Opération écoles occupées

Alors que les syndicats peinent à mobiliser dans la rue, les mouvements de protestation menés par des parents d’élèves se multiplient.

Ingrid Merckx  • 24 mars 2011 abonné·es
Opération écoles occupées

Entre 15 000 et 28 000 personnes ont défilé le 19 mars contre les suppressions de postes dans l’Éducation nationale. Elles répondaient à l’appel du collectif L’éducation est notre avenir, qui regroupe plus de 25 organisations, dont les principales fédérations syndicales, les parents d’élèves de la FCPE, les lycéens de l’UNL et les étudiants de l’Unef. 16 000 suppressions de postes sont annoncées pour la rentrée 2011, qui s’ajoutent aux 50 000 suppressions cumulées depuis 2007. Partout, des classes engorgées, des fermetures d’options, de filières, de classes, voire d’établissements, des absences d’enseignants non remplacées, des départs de psychologues scolaires… De quoi s’attendre à un ­nombre de manifestants bien plus important.

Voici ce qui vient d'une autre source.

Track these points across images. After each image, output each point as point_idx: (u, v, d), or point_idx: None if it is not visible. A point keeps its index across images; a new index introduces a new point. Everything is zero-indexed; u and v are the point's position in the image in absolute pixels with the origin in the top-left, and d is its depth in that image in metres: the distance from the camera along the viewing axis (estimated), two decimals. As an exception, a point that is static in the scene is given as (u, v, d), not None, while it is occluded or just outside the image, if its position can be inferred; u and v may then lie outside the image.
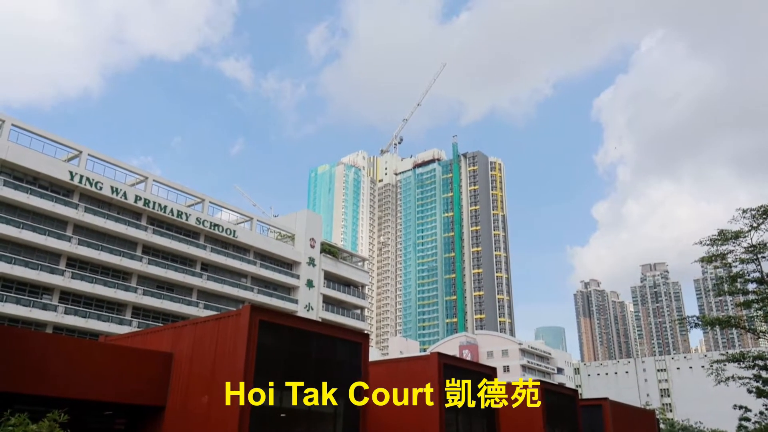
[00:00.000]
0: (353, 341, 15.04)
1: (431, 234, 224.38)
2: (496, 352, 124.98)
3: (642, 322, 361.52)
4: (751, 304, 35.47)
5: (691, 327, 37.27)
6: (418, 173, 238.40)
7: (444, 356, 18.53)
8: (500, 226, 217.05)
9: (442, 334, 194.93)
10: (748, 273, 34.62)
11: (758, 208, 33.40)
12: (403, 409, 17.82)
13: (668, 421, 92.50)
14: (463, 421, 18.79)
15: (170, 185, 61.26)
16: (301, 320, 14.83)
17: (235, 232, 64.50)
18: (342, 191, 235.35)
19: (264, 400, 12.68)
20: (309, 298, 70.24)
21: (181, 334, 15.24)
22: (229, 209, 67.54)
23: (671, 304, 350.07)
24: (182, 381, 14.41)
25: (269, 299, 65.36)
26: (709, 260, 35.39)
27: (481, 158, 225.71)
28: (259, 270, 65.92)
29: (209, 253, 61.66)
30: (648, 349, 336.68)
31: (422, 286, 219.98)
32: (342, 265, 76.84)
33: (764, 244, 33.46)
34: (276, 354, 13.42)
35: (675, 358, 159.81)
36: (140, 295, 55.38)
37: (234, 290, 63.11)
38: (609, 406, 27.99)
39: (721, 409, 57.17)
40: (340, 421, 14.08)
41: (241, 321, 12.95)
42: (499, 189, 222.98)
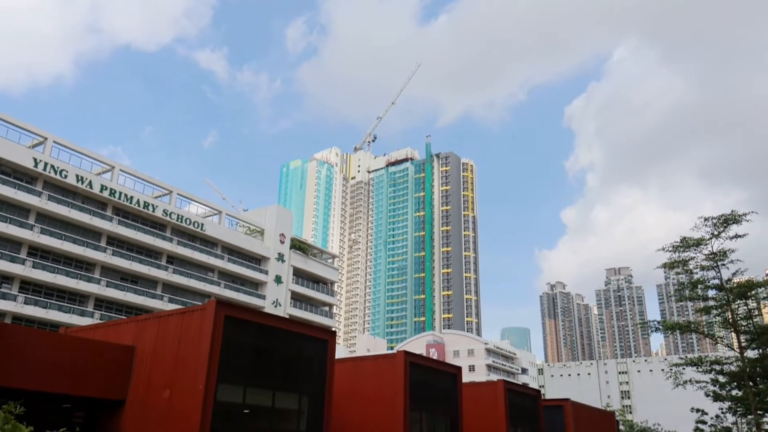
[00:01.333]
0: (320, 338, 14.98)
1: (402, 233, 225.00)
2: (463, 351, 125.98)
3: (605, 325, 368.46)
4: (710, 310, 36.48)
5: (652, 331, 38.16)
6: (390, 172, 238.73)
7: (410, 355, 18.56)
8: (470, 227, 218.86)
9: (410, 332, 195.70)
10: (708, 280, 35.62)
11: (719, 216, 34.37)
12: (368, 407, 17.83)
13: (628, 422, 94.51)
14: (428, 420, 18.88)
15: (137, 176, 60.17)
16: (268, 316, 14.70)
17: (203, 226, 63.67)
18: (314, 187, 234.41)
19: (227, 395, 12.55)
20: (277, 294, 69.75)
21: (144, 327, 14.98)
22: (197, 202, 66.63)
23: (634, 308, 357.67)
24: (144, 375, 14.17)
25: (236, 294, 64.71)
26: (672, 266, 36.28)
27: (453, 159, 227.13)
28: (226, 264, 65.20)
29: (176, 245, 60.75)
30: (610, 352, 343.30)
31: (392, 284, 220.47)
32: (311, 262, 76.50)
33: (724, 252, 34.43)
34: (241, 350, 13.29)
35: (636, 361, 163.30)
36: (103, 287, 54.30)
37: (200, 284, 62.30)
38: (570, 406, 28.44)
39: (679, 411, 58.65)
40: (304, 419, 14.01)
41: (206, 316, 12.78)
42: (470, 190, 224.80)
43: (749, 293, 35.19)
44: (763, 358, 35.63)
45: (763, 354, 36.05)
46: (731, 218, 34.12)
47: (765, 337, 34.84)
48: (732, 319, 34.91)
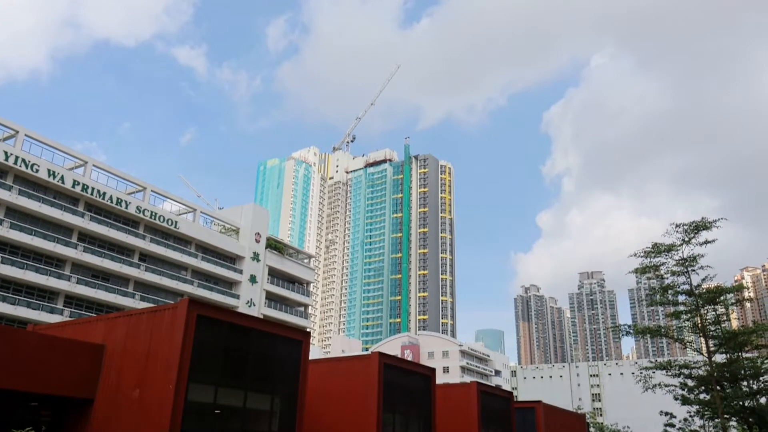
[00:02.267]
0: (294, 339, 14.89)
1: (379, 234, 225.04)
2: (437, 353, 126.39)
3: (578, 328, 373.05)
4: (680, 315, 37.12)
5: (623, 335, 38.71)
6: (369, 172, 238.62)
7: (385, 356, 18.57)
8: (447, 229, 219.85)
9: (386, 333, 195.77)
10: (678, 285, 36.21)
11: (690, 223, 35.00)
12: (341, 408, 17.79)
13: (598, 425, 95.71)
14: (400, 421, 18.90)
15: (111, 171, 59.20)
16: (241, 316, 14.56)
17: (176, 223, 62.89)
18: (291, 187, 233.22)
19: (198, 395, 12.41)
20: (251, 293, 69.19)
21: (115, 325, 14.75)
22: (172, 199, 65.78)
23: (606, 311, 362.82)
24: (113, 374, 13.95)
25: (209, 293, 64.03)
26: (643, 271, 36.83)
27: (432, 161, 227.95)
28: (200, 263, 64.48)
29: (148, 243, 59.91)
30: (582, 355, 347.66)
31: (368, 285, 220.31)
32: (287, 262, 76.05)
33: (694, 257, 35.07)
34: (213, 349, 13.14)
35: (607, 364, 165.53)
36: (74, 284, 53.29)
37: (173, 283, 61.51)
38: (542, 408, 28.73)
39: (649, 414, 59.59)
40: (276, 419, 13.91)
41: (177, 314, 12.62)
42: (448, 192, 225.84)
43: (718, 299, 35.88)
44: (731, 362, 36.35)
45: (731, 359, 36.79)
46: (701, 225, 34.76)
47: (732, 342, 35.56)
48: (701, 324, 35.56)
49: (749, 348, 37.87)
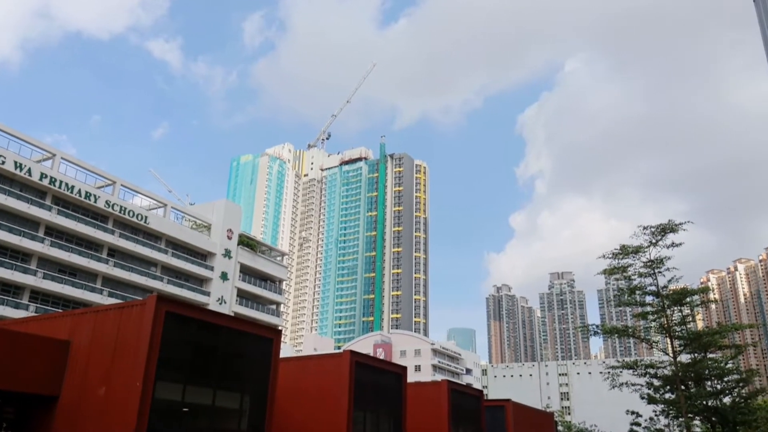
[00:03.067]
0: (264, 337, 14.77)
1: (354, 232, 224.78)
2: (410, 351, 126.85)
3: (548, 328, 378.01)
4: (647, 316, 37.86)
5: (591, 334, 39.34)
6: (344, 170, 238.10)
7: (356, 354, 18.55)
8: (422, 228, 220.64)
9: (358, 332, 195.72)
10: (645, 286, 36.94)
11: (657, 226, 35.73)
12: (312, 407, 17.73)
13: (566, 423, 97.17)
14: (371, 419, 18.90)
15: (80, 164, 58.02)
16: (211, 313, 14.39)
17: (146, 218, 61.92)
18: (265, 183, 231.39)
19: (166, 393, 12.24)
20: (222, 291, 68.49)
21: (81, 321, 14.46)
22: (142, 194, 64.72)
23: (576, 311, 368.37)
24: (79, 371, 13.67)
25: (179, 290, 63.21)
26: (611, 272, 37.50)
27: (407, 160, 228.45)
28: (170, 259, 63.59)
29: (117, 238, 58.87)
30: (552, 354, 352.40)
31: (341, 283, 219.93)
32: (260, 259, 75.46)
33: (661, 259, 35.82)
34: (182, 347, 12.97)
35: (576, 363, 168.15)
36: (40, 279, 52.11)
37: (142, 279, 60.57)
38: (511, 407, 29.00)
39: (616, 413, 60.59)
40: (245, 418, 13.80)
41: (145, 311, 12.42)
42: (422, 192, 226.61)
43: (684, 300, 36.69)
44: (695, 363, 37.19)
45: (695, 359, 37.64)
46: (669, 227, 35.50)
47: (697, 342, 36.41)
48: (667, 324, 36.32)
49: (713, 348, 38.82)
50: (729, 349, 39.05)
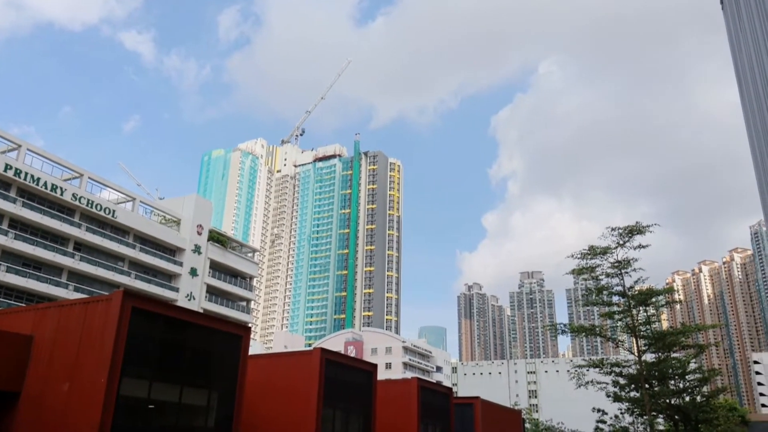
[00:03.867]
0: (233, 333, 14.65)
1: (327, 230, 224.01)
2: (381, 349, 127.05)
3: (517, 326, 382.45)
4: (613, 315, 38.52)
5: (559, 333, 39.86)
6: (318, 167, 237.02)
7: (326, 352, 18.51)
8: (395, 227, 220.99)
9: (330, 329, 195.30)
10: (612, 286, 37.59)
11: (625, 227, 36.40)
12: (281, 404, 17.65)
13: (533, 421, 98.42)
14: (341, 417, 18.90)
15: (47, 156, 56.64)
16: (178, 309, 14.20)
17: (114, 212, 60.78)
18: (236, 178, 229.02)
19: (131, 390, 12.06)
20: (191, 287, 67.62)
21: (45, 316, 14.16)
22: (110, 187, 63.46)
23: (545, 310, 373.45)
24: (42, 367, 13.39)
25: (147, 286, 62.21)
26: (580, 272, 38.05)
27: (381, 158, 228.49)
28: (138, 254, 62.52)
29: (84, 232, 57.67)
30: (521, 352, 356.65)
31: (313, 281, 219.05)
32: (230, 255, 74.68)
33: (628, 261, 36.49)
34: (148, 343, 12.79)
35: (544, 361, 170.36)
36: (3, 272, 50.76)
37: (109, 274, 59.43)
38: (480, 404, 29.27)
39: (582, 411, 61.53)
40: (212, 415, 13.67)
41: (111, 306, 12.22)
42: (396, 190, 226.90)
43: (649, 300, 37.43)
44: (659, 362, 37.99)
45: (659, 358, 38.46)
46: (636, 229, 36.18)
47: (661, 342, 37.19)
48: (632, 324, 37.02)
49: (677, 348, 39.69)
50: (692, 349, 39.98)
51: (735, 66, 58.00)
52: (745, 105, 54.21)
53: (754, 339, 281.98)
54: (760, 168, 50.51)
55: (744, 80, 52.51)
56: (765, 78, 37.19)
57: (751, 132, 52.55)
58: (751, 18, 39.43)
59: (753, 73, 44.18)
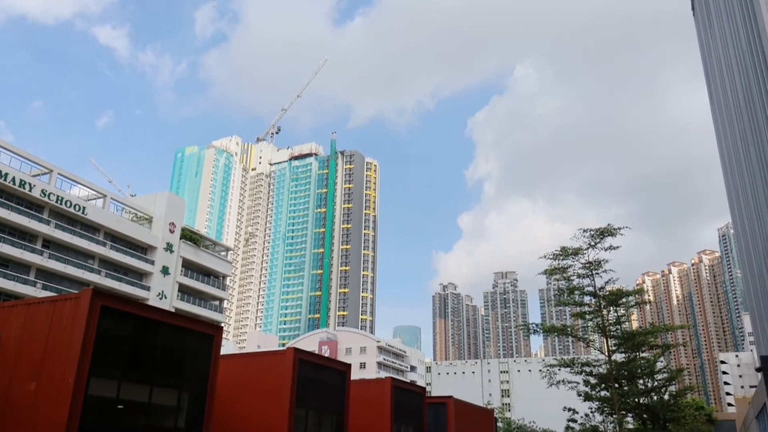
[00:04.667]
0: (205, 333, 14.51)
1: (302, 228, 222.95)
2: (355, 349, 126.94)
3: (491, 326, 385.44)
4: (584, 315, 39.04)
5: (531, 332, 40.28)
6: (293, 166, 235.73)
7: (299, 351, 18.44)
8: (371, 226, 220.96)
9: (304, 329, 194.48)
10: (583, 287, 38.10)
11: (596, 229, 36.93)
12: (254, 404, 17.53)
13: (506, 419, 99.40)
14: (314, 417, 18.84)
15: (15, 151, 55.34)
16: (149, 308, 14.02)
17: (84, 209, 59.67)
18: (210, 176, 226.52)
19: (100, 390, 11.87)
20: (163, 285, 66.72)
21: (11, 314, 13.85)
22: (81, 184, 62.26)
23: (518, 310, 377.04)
24: (7, 366, 13.10)
25: (118, 284, 61.21)
26: (552, 273, 38.48)
27: (358, 157, 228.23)
28: (108, 252, 61.46)
29: (53, 229, 56.50)
30: (494, 351, 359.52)
31: (288, 280, 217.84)
32: (203, 254, 73.87)
33: (599, 262, 37.04)
34: (118, 342, 12.60)
35: (516, 361, 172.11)
36: (-33, 270, 49.50)
37: (78, 272, 58.31)
38: (453, 404, 29.45)
39: (554, 410, 62.31)
40: (183, 415, 13.52)
41: (80, 305, 12.01)
42: (372, 189, 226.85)
43: (619, 301, 38.03)
44: (629, 361, 38.64)
45: (629, 358, 39.11)
46: (607, 231, 36.72)
47: (631, 342, 37.82)
48: (603, 324, 37.58)
49: (645, 348, 40.40)
50: (659, 349, 40.74)
51: (705, 71, 59.28)
52: (715, 110, 55.47)
53: (721, 339, 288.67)
54: (728, 172, 51.70)
55: (713, 85, 53.70)
56: (733, 83, 38.09)
57: (720, 136, 53.77)
58: (721, 24, 40.35)
59: (722, 78, 45.20)
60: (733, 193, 49.83)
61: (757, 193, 33.95)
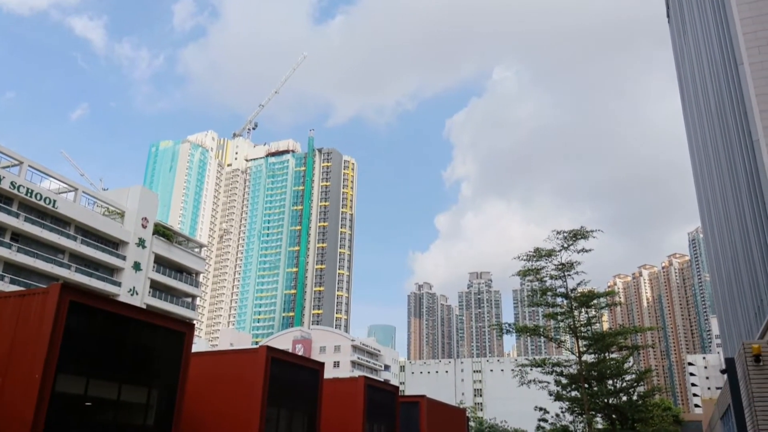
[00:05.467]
0: (176, 330, 14.33)
1: (278, 226, 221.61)
2: (329, 347, 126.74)
3: (465, 325, 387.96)
4: (556, 316, 39.53)
5: (504, 332, 40.66)
6: (270, 162, 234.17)
7: (272, 350, 18.32)
8: (348, 225, 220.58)
9: (278, 327, 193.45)
10: (556, 288, 38.56)
11: (570, 231, 37.42)
12: (225, 403, 17.38)
13: (478, 419, 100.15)
14: (285, 416, 18.75)
15: (-17, 142, 54.05)
16: (119, 304, 13.80)
17: (55, 202, 58.54)
18: (185, 171, 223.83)
19: (67, 386, 11.67)
20: (134, 281, 65.78)
21: (-25, 309, 13.49)
22: (52, 176, 61.08)
23: (492, 310, 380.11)
24: (-30, 363, 12.76)
25: (88, 279, 60.20)
26: (525, 274, 38.87)
27: (335, 155, 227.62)
28: (79, 246, 60.39)
29: (22, 222, 55.33)
30: (468, 351, 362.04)
31: (262, 277, 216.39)
32: (176, 250, 73.00)
33: (571, 263, 37.53)
34: (86, 338, 12.39)
35: (489, 360, 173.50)
36: (-70, 263, 48.22)
37: (48, 266, 57.20)
38: (425, 403, 29.55)
39: (525, 410, 62.92)
40: (152, 414, 13.35)
41: (48, 299, 11.78)
42: (350, 188, 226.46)
43: (590, 302, 38.58)
44: (599, 362, 39.24)
45: (599, 359, 39.72)
46: (580, 233, 37.22)
47: (601, 343, 38.41)
48: (574, 325, 38.10)
49: (615, 349, 41.07)
50: (628, 350, 41.44)
51: (678, 78, 60.37)
52: (687, 116, 56.53)
53: (690, 341, 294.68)
54: (699, 178, 52.69)
55: (686, 92, 54.66)
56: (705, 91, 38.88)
57: (692, 142, 54.82)
58: (695, 31, 41.13)
59: (695, 85, 46.03)
60: (703, 198, 50.88)
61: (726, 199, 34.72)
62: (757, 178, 23.63)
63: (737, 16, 24.16)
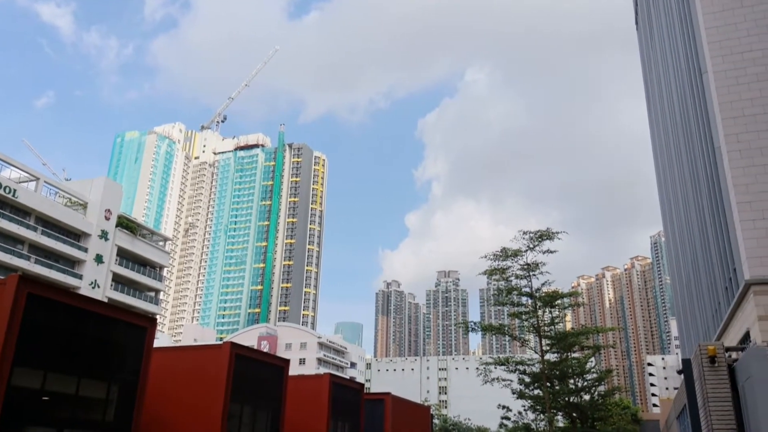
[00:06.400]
0: (138, 325, 14.05)
1: (245, 221, 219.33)
2: (295, 344, 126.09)
3: (432, 324, 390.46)
4: (521, 315, 40.08)
5: (470, 330, 41.04)
6: (239, 156, 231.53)
7: (237, 346, 18.11)
8: (317, 221, 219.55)
9: (244, 323, 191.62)
10: (521, 288, 39.09)
11: (536, 232, 37.96)
12: (187, 399, 17.14)
13: (442, 416, 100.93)
14: (249, 413, 18.58)
15: (-61, 127, 52.18)
16: (79, 297, 13.46)
17: (15, 192, 56.84)
18: (151, 163, 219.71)
19: (24, 381, 11.35)
20: (96, 274, 64.33)
21: (-74, 301, 13.01)
22: (12, 165, 59.28)
23: (458, 309, 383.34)
24: None
25: (48, 271, 58.66)
26: (492, 273, 39.29)
27: (306, 151, 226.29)
28: (39, 237, 58.78)
29: (-19, 211, 53.61)
30: (434, 349, 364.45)
31: (228, 273, 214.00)
32: (140, 243, 71.61)
33: (536, 264, 38.09)
34: (44, 332, 12.06)
35: (455, 358, 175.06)
36: None
37: (6, 257, 55.52)
38: (390, 400, 29.59)
39: (488, 407, 63.64)
40: (111, 409, 13.07)
41: (5, 291, 11.42)
42: (320, 184, 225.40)
43: (554, 302, 39.22)
44: (561, 361, 39.91)
45: (561, 358, 40.40)
46: (546, 234, 37.78)
47: (563, 342, 39.08)
48: (538, 324, 38.68)
49: (577, 348, 41.83)
50: (590, 350, 42.27)
51: (645, 85, 61.69)
52: (652, 123, 57.83)
53: (650, 342, 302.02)
54: (662, 183, 53.93)
55: (652, 99, 55.87)
56: (671, 99, 39.81)
57: (656, 148, 56.10)
58: (662, 38, 42.08)
59: (660, 93, 47.08)
60: (665, 202, 52.10)
61: (688, 204, 35.61)
62: (718, 184, 24.29)
63: (703, 25, 24.79)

Certes, cette manifestation était la troisième du type depuis la rentrée et coïncidait avec une actualité internationale dramatique. Mais les syndicats ­peinent à mobiliser, selon Thierry Cadart, secrétaire général du Sgen-CFDT, du fait d’un sentiment « que de toute façon le gouvernement ne cédera pas » . Ils étaient entre 5 500 et 12 000 à Paris, près de 2 500 à Lyon et 2 000 à Toulouse, entre 850 et 2 000 à Rennes… Surtout des professeurs
–  « Enseigner, oui mais pas en saignant »  – et peu de parents, semble-t-il.

« Toutes nos têtes de pont étaient mobilisées le 19 mars, objecte la FCPE, mais peut-être que les parents non militants ne vont pas manifester. »
S’ils ne sont pas tellement dans la rue, les parents sont de plus en plus nombreux dans les écoles. Témoin, le nombre grandissant d’occupations d’établissement. La maternelle Jean-Jaurès d’Épinay-sur-Seine (93) a été investie par des parents du 11 janvier au 15 mars, « un des plus longs mouvements d’occupation » , selon Mathieu Glaymann, membre de la FCPE locale. Le 15 mars, le XIIIe arrondissement de Paris comptait des occupations de parents dans l’école élémentaire Jeanne-d’Arc et les maternelles Espérance et Porte-d’Ivry. Dans le XXe, pas moins de quatre écoles du Bas-Belleville étaient concernées. Le 18 mars, le lycée Joliot-Curie de Nanterre lançait un mouvement pour protester contre la suppression de 200 heures de cours. Dans l’Ain, deux lycées professionnels et trois collèges seraient occupés, selon SUD Éducation. « On note des occupations en Loire-Atlantique et en Loir-et-Cher » , complète la FCPE, qui renvoie à l’onglet « Sur le terrain, les parents se mobilisent » sur son site Internet. Difficile d’avoir une vue d’ensemble : les informations ne sont pas centralisées. Les occupations sont recensées par académie et, s’il existe un dossier national au ministère, il ne communique pas à ce sujet. Elles peuvent durer une journée ou des semaines…

« C’est parfois autour d’une action de parents qu’une mobilisation syndicale se construit » , observe Jean-Antoine Puig de SUD Éducation. Pour quel résultat ? « Nous avons obtenu l’augmentation du nombre de remplaçants de 24 à 27, et 30 annoncés pour septembre prochain sur la ville, et le principe du rattrapage d’une partie des heures perdues, qui n’avait jamais été étudié » , déclare Mathieu Glaymann, à Épinay.

S’ils attendent de voir « la mise en œuvre » , les parents de Jean-Jaurès se réjouissent déjà de « la reconnaissance des responsables politiques qui ont vu notre détermination et la fiabilité de nos chiffres »  : chaque matin pendant leur occupation, ils recensaient les professeurs absents dans la commune. Ils sont également « fiers » d’avoir prouvé une « capacité d’indignation doublée de propositions » .

« C’est très important dans un quartier en partie relégué, ajoute Mathieu Glaymann. Les parents ont retrouvé confiance en l’avenir. Certains qui voulaient mettre leurs enfants dans le privé par résignation sont revenus sur leur choix. » Parti d’un établissement, ce mouvement s’étend. « Le ministère et l’Inspection d’académie ne peuvent pas juste dire : “On supprime 16 000 postes mais vous ne le verrez pas.” Enfin nous avons obtenu un débat qui se prolonge sur la notion de discrimination territoriale. » Le 15 mars, quand les parents d’élèves ont saisi la Halde sur ce motif, il y avait « un monde fou » à leur conférence de presse. Pas naïfs pour autant, ils proposent, pour maintenir la pression, une journée « écoles occupées » le 31 mars.